Stellar physics and the origin of chemical elements. The different nucleosynthetic processes occurring over the lifetime of stars; and the pollution/distribution of elements throughout the cosmos (e.g. through stellar winds, supernovae, neutron star mergers). Implication for the chemical evolution of galaxies. The use of observational data and theoretical models in constraining and understanding stellar physics and nucleosynthesis.

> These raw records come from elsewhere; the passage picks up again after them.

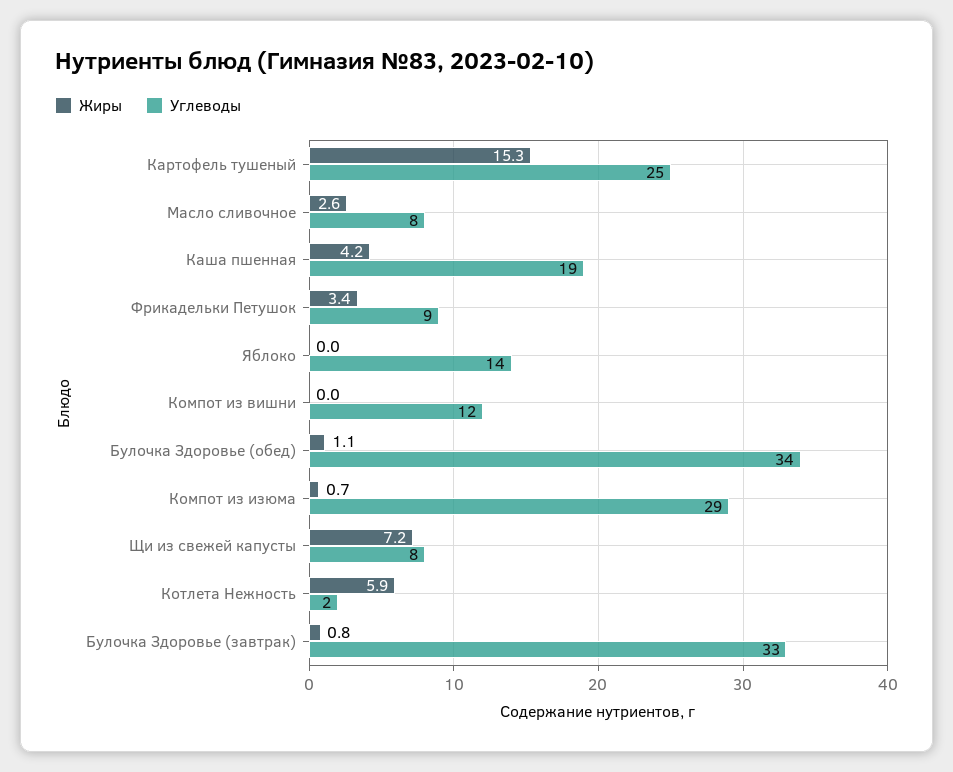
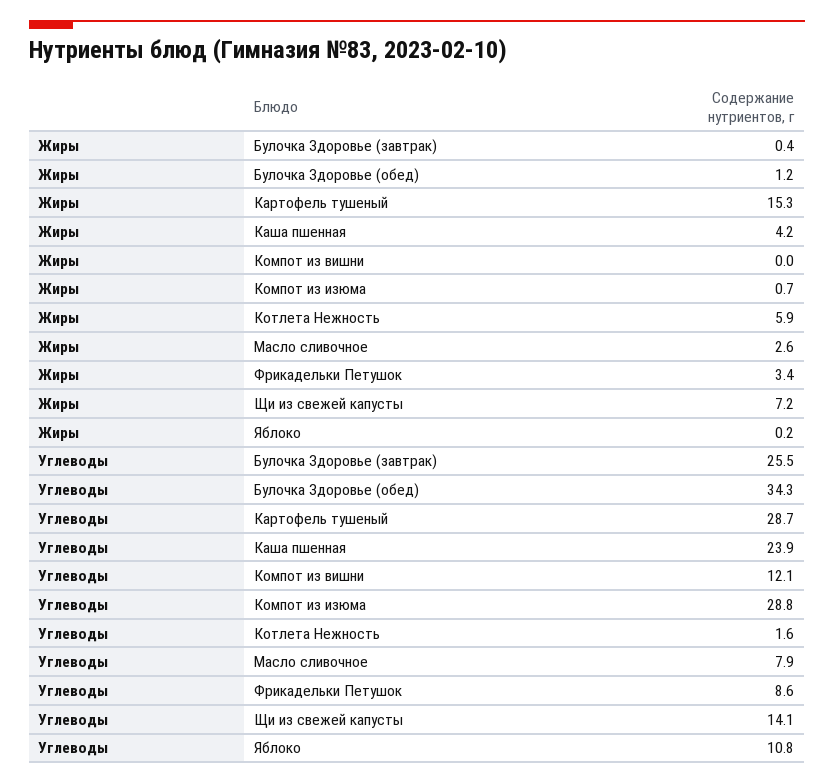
  {
    "Жиры": {
      "Картофель тушеный": 15.3,
      "Масло сливочное": 2.6,
      "Каша пшенная": 4.2,
      "Фрикадельки Петушок": 3.4,
-     "Яблоко": 0,
+     "Яблоко": 0.2,
      "Компот из вишни": 0,
-     "Булочка Здоровье (обед)": 1.1,
+     "Булочка Здоровье (обед)": 1.2,
      "Компот из изюма": 0.7,
      "Щи из свежей капусты": 7.2,
      "Котлета Нежность": 5.9,
-     "Булочка Здоровье (завтрак)": 0.8
+     "Булочка Здоровье (завтрак)": 0.4
    },
    "Углеводы": {
-     "Картофель тушеный": 25,
+     "Картофель тушеный": 28.7,
      "Масло сливочное": 7.9,
-     "Каша пшенная": 19,
+     "Каша пшенная": 23.9,
      "Фрикадельки Петушок": 8.6,
-     "Яблоко": 14,
+     "Яблоко": 10.8,
      "Компот из вишни": 12.1,
      "Булочка Здоровье (обед)": 34.3,
      "Компот из изюма": 28.8,
-     "Щи из свежей капусты": 8,
+     "Щи из свежей капусты": 14.1,
      "Котлета Нежность": 1.6,
-     "Булочка Здоровье (завтрак)": 33
+     "Булочка Здоровье (завтрак)": 25.5
    }
  }

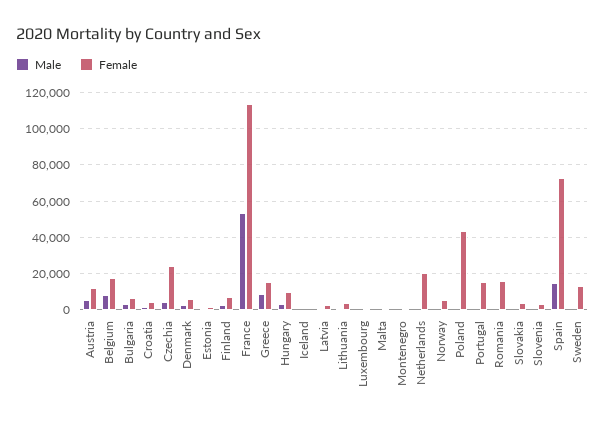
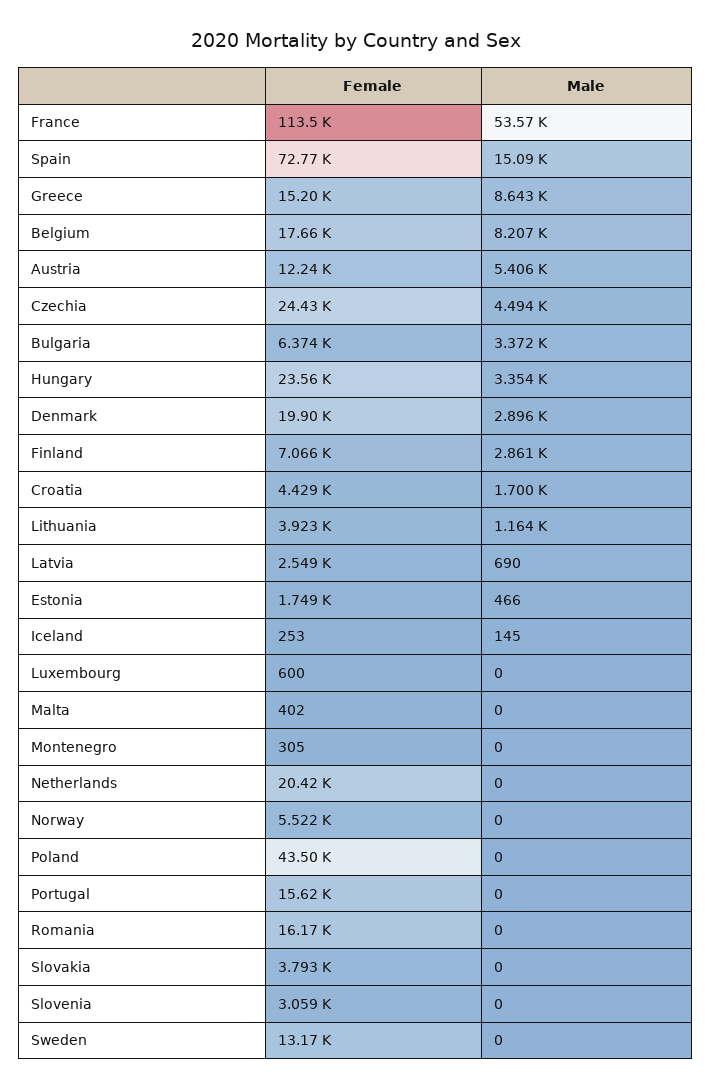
  {
    "Male": {
      "Austria": 5406,
      "Belgium": 8207,
      "Bulgaria": 3372,
      "Croatia": 1700,
      "Czechia": 4494,
      "Denmark": 2896,
      "Estonia": 466,
      "Finland": 2861,
      "France": 53570,
      "Greece": 8643,
      "Hungary": 3354,
      "Iceland": 145,
      "Latvia": 690,
      "Lithuania": 1164,
      "Luxembourg": 0,
      "Malta": 0,
      "Montenegro": 0,
      "Netherlands": 0,
      "Norway": 0,
      "Poland": 0,
      "Portugal": 0,
      "Romania": 0,
      "Slovakia": 0,
      "Slovenia": 0,
      "Spain": 15090,
      "Sweden": 0
    },
    "Female": {
      "Austria": 12240,
      "Belgium": 17660,
      "Bulgaria": 6374,
      "Croatia": 4429,
      "Czechia": 24430,
-     "Denmark": 5000,
+     "Denmark": 19900,
      "Estonia": 1749,
      "Finland": 7066,
      "France": 113500,
      "Greece": 15200,
-     "Hungary": 10000,
+     "Hungary": 23560,
      "Iceland": 253,
      "Latvia": 2549,
      "Lithuania": 3923,
      "Luxembourg": 600,
      "Malta": 402,
      "Montenegro": 305,
      "Netherlands": 20420,
      "Norway": 5522,
      "Poland": 43500,
      "Portugal": 15620,
      "Romania": 16170,
      "Slovakia": 3793,
      "Slovenia": 3059,
      "Spain": 72770,
      "Sweden": 13170
    }
  }

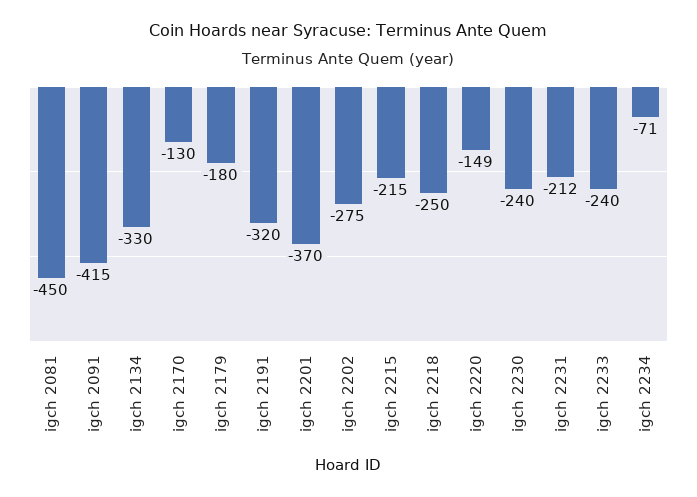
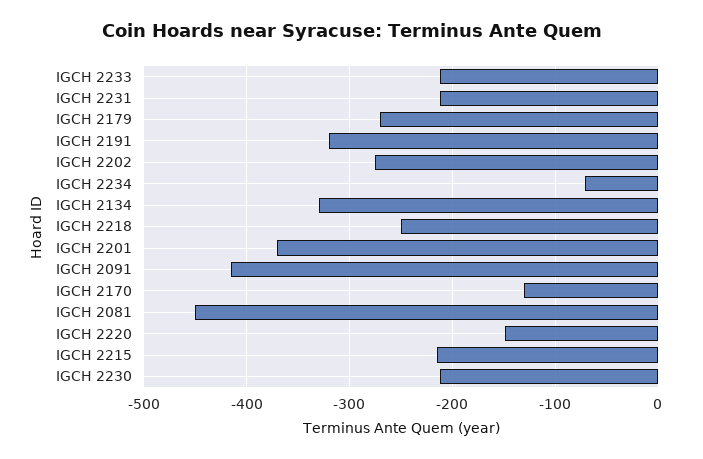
  {
    "igch 2081": -450,
    "igch 2091": -415,
    "igch 2134": -330,
    "igch 2170": -130,
-   "igch 2179": -180,
+   "igch 2179": -270,
    "igch 2191": -320,
    "igch 2201": -370,
    "igch 2202": -275,
    "igch 2215": -215,
    "igch 2218": -250,
    "igch 2220": -149,
-   "igch 2230": -240,
+   "igch 2230": -210,
    "igch 2231": -212,
-   "igch 2233": -240,
+   "igch 2233": -210,
    "igch 2234": -71
  }

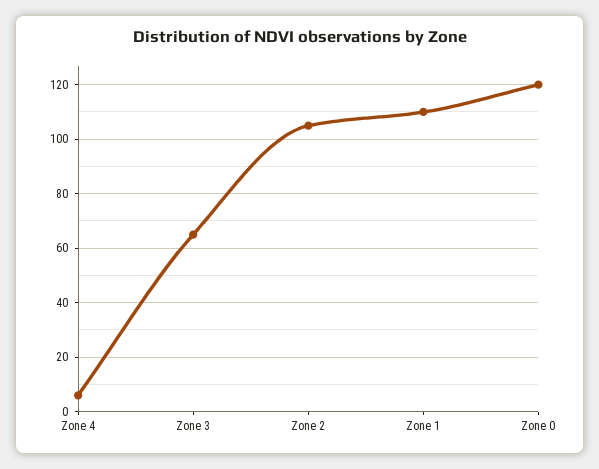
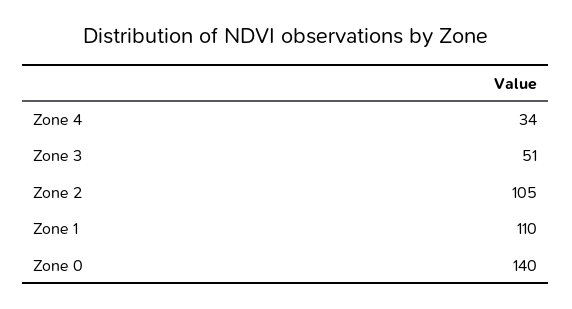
  {
-   "Zone 4": 5,
+   "Zone 4": 34,
-   "Zone 3": 65,
+   "Zone 3": 51,
    "Zone 2": 105,
    "Zone 1": 110,
-   "Zone 0": 120
+   "Zone 0": 140
  }

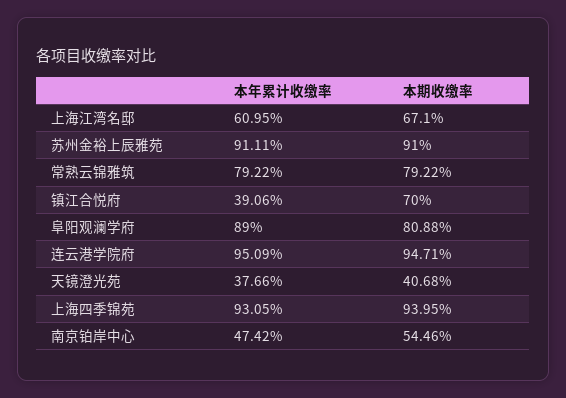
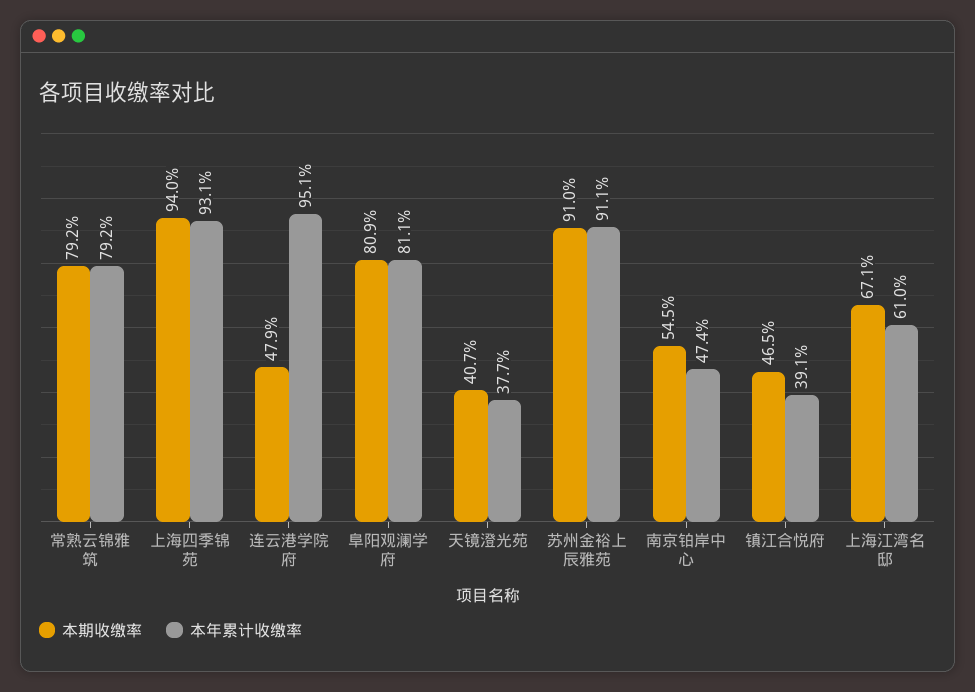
  {
    "本年累计收缴率": {
      "上海江湾名邸": 60.95,
      "苏州金裕上辰雅苑": 91.11,
      "常熟云锦雅筑": 79.22,
      "镇江合悦府": 39.06,
-     "阜阳观澜学府": 89,
+     "阜阳观澜学府": 81.1,
      "连云港学院府": 95.09,
      "天镜澄光苑": 37.66,
      "上海四季锦苑": 93.05,
      "南京铂岸中心": 47.42
    },
    "本期收缴率": {
      "上海江湾名邸": 67.1,
      "苏州金裕上辰雅苑": 91,
      "常熟云锦雅筑": 79.22,
-     "镇江合悦府": 70,
+     "镇江合悦府": 46.5,
      "阜阳观澜学府": 80.88,
-     "连云港学院府": 94.71,
+     "连云港学院府": 47.9,
      "天镜澄光苑": 40.68,
      "上海四季锦苑": 93.95,
      "南京铂岸中心": 54.46
    }
  }

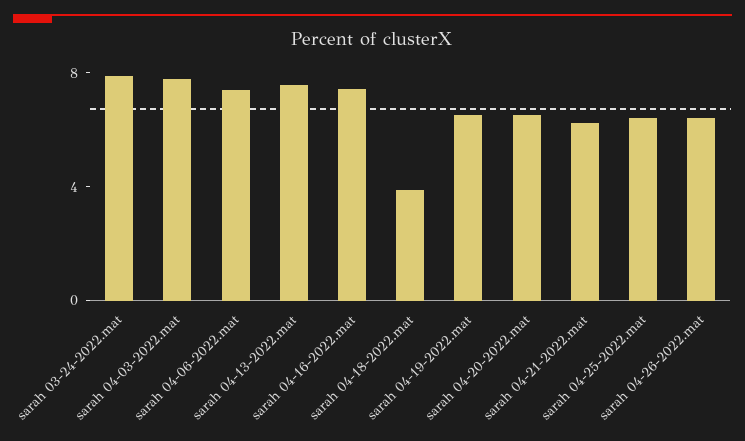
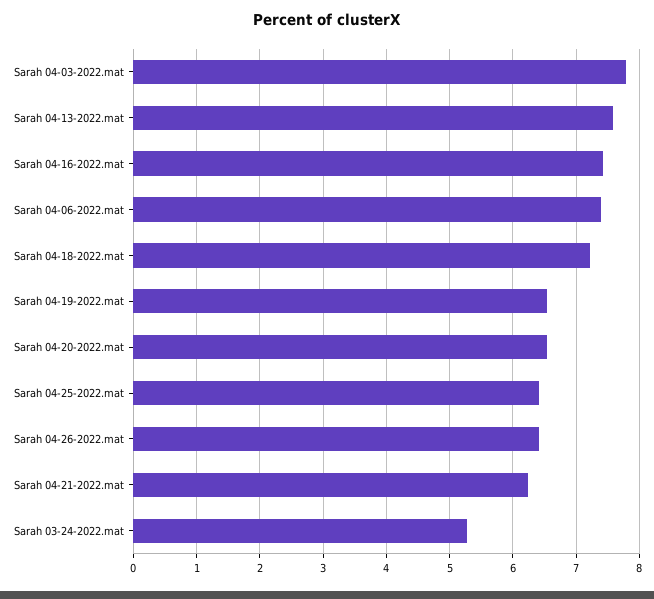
  {
-   "sarah 03-24-2022.mat": 8,
+   "sarah 03-24-2022.mat": 5.3,
    "sarah 04-03-2022.mat": 7.8,
    "sarah 04-06-2022.mat": 7.4,
    "sarah 04-13-2022.mat": 7.6,
    "sarah 04-16-2022.mat": 7.4,
-   "sarah 04-18-2022.mat": 4,
+   "sarah 04-18-2022.mat": 7.2,
    "sarah 04-19-2022.mat": 6.5,
    "sarah 04-20-2022.mat": 6.5,
    "sarah 04-21-2022.mat": 6.2,
    "sarah 04-25-2022.mat": 6.4,
    "sarah 04-26-2022.mat": 6.4
  }

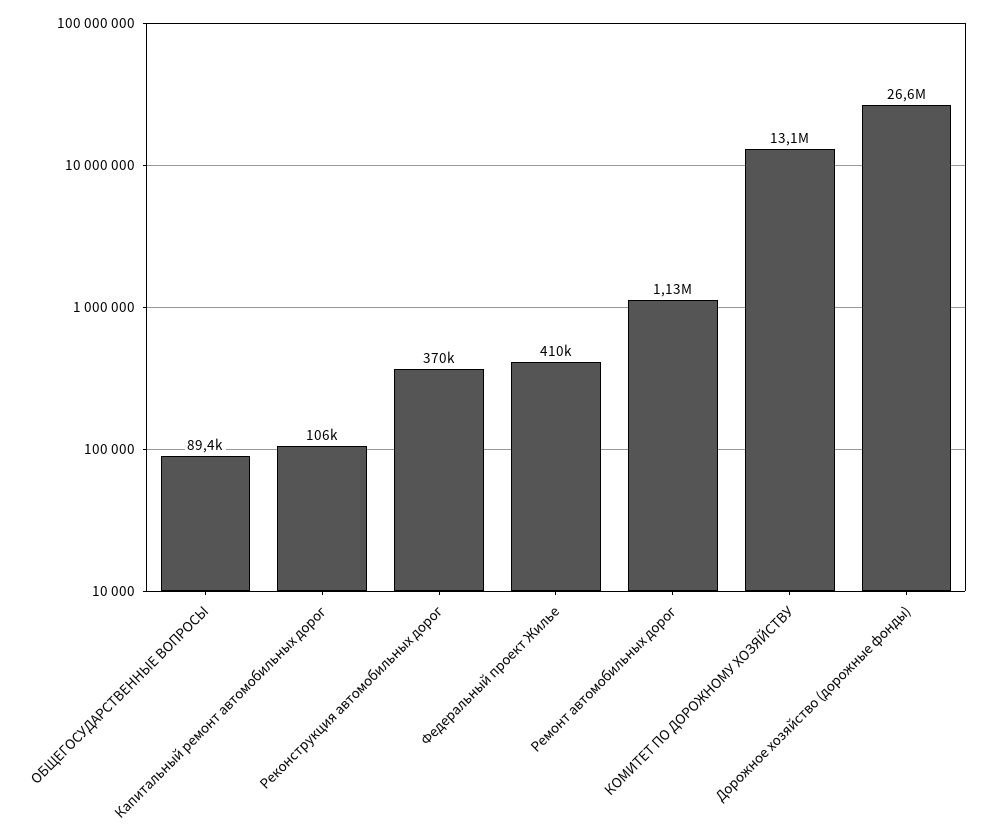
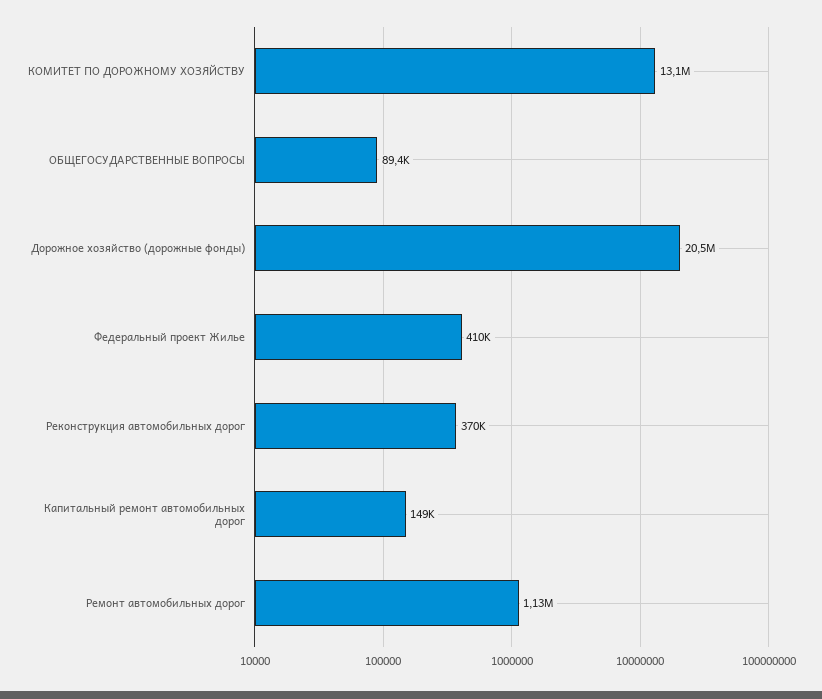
  {
    "ОБЩЕГОСУДАРСТВЕННЫЕ ВОПРОСЫ": 89400,
-   "Капитальный ремонт автомобильных дорог": 106000,
+   "Капитальный ремонт автомобильных дорог": 149000,
    "Реконструкция автомобильных дорог": 370000,
    "Федеральный проект Жилье": 410000,
    "Ремонт автомобильных дорог": 1130000,
    "КОМИТЕТ ПО ДОРОЖНОМУ ХОЗЯЙСТВУ": 13100000,
-   "Дорожное хозяйство (дорожные фонды)": 26600000
+   "Дорожное хозяйство (дорожные фонды)": 20500000
  }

There is not a unique reference text. For different arguments we will use parts of text books (e.g. Pagel, 2009: "Nucleosynthesis and Chemical Evolution of Galaxies" 2nd edition, Cambridge University Press) and reviews (e.g. Burbidge et al. 1957, "Synthesis of the Elements in Stars"; Sneden, Cowan, and Gallino, 2008, "Neutron-capture elements in the early galaxy"; Nomoto, Kobayashi and Tominaga 2013 "Nucleosynthesis in Stars and the Chemical Enrichment of Galaxies") that will be specifically indicated during the course.
Knowledge acquired: A general understanding of the origin of the chemical elements and their build-up with cosmic time. This includes understanding stellar evolution and different nucleosynthetic channels, as well as the basics of galactic chemical evolution, and its modelling.
Competence acquired: Knowledge of the current status in the field, and awareness of the most important open questions, and the foreseen progress in the coming years, especially in regard to large spectroscopic surveys.
Skills acquired (at the end of the course): to be able to follow seminars and to read literature papers. To be able to critically interpret results from observations of stellar abundances, as well as those of chemical evolution models.
Courses to be used as requirements (required and/or recommended) Courses required: none Courses recommended: Astrofisica
CFU: 6 Total hours of the course (including the time spent in attending lectures, seminars, private study, examinations, etc.): 150 Contact hours for: Lectures (hours): 48
Office hours: On request Dr. Stefania Salvadori Physics & Astronomy Department e-mail: firstname.lastname@example.org tel: 055 4572092, 055 2752 239 http://www.arcetri.astro.it/~ssalvadori
Type of Assessment
Exam modality: oral examination
The formation of chemical elements from the Big Bang to the present day, and the distribution of elements throughout various environments. Stellar evolution (e.g. various stellar burning phases), and the physics of nucleosynthesis, properties of nuclei, nuclear reactions in stars and their explosions. The elemental production of the first zero-metallicity population III to present day stars. The production of elements heavier than iron by the so-called s-, i-, and r-processes. The distribution of the various elements throughout the interstellar medium, and beyond. Chemical evolution models of galaxies: the basic ingredients (e.g. initial conditions, stellar initial mass function, stellar yields, gas flows) and application in regards to real galaxies. Galactic archaeology; chemical evolution of galaxies as seen through chemical abundance analysis of individual stars in the Milky Way and beyond. The role of observations in constraining theory and how they can further our understanding of stellar physics and nucleosynthesis. In this context a particular focus will be put on the importance of stellar clusters. An overview of recent, ongoing and upcoming large spectroscopic surveys, and their foreseen role in advancing the field.